A hydroponic garden grows in Brooklyn
Brooklyn scientists start window farming movement.
Wed, Nov 25, 2009 at 08:21 AM
WINDOW FARMING: Anyone with a window and some water bottles can grow fresh food, even during the winter. (Photo: See-ming Lee/Flickr)
There's nothing worse than reading about the latest trends in organic gardening or composting from the confines of your urban apartment building in a cloudy climate, knowing you can't experiment or even participate. This month, Bust magazine featured a group of women who are helping city dwellers —the gals behind the community of window farmers.
Author Devan Boyle talked to the Brooklyn-based scientists Britta Riley and Rebecca Bray, who grow a weekly salad of "tomatoes, lettuce, cucumbers, okra, basil and peppers" from "25 plants [in] a 4'x6' window." The women devised a hydroponic gardening system using 5-gallon buckets and recycled plastic water bottles. Their website teaches anyone with $30 and a window how to make her own vertical farm.
As winter approaches and even the most rural of us are taking our gardens down for the season, Riley and Bray write that we can grow food year round, even in an office window, as they had delicious yield from a dimly lit NYC window. Their step-by-step tutorials with images offer two different methods of window farming.
For those feeling nervous about the task or just eager to share, Riley also created a blog and online forum for fellow window farmers to chat about their crops. The sharing of the experience is important to Riley and Bray, who feel window farming participants "rediscover the power of their own capacity to innovate, and witness themselves playing an active role in the green revolution."

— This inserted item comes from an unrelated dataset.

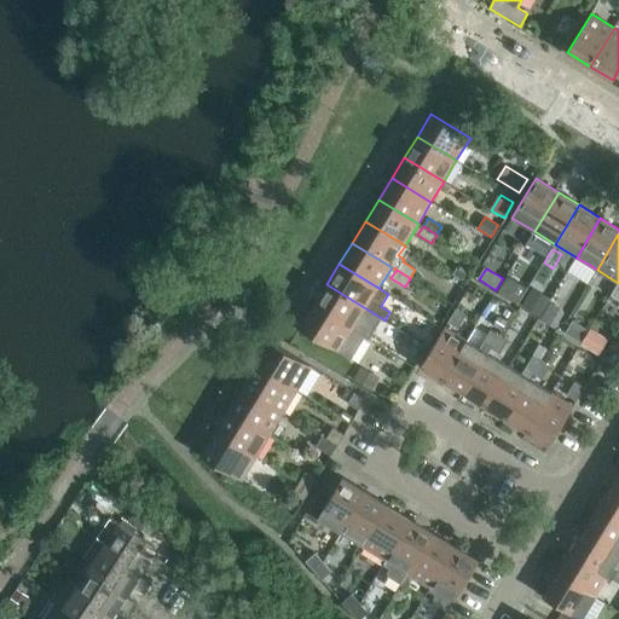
[(327,284),(313,306),(353,330),(365,337),(370,341),(383,319),(327,284)]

According to Bust, the pair consider window farming "a starting point for environmental reform" and have used their research to "bring relief to 'food deserts' in sandy towns just outside Johannesburg, South Africa." The Window Farms creators say they are "both starting a window farming craze in cities worldwide and hoping to accelerate the pace of sustainable design by having ordinary citizens think of themselves as innovators."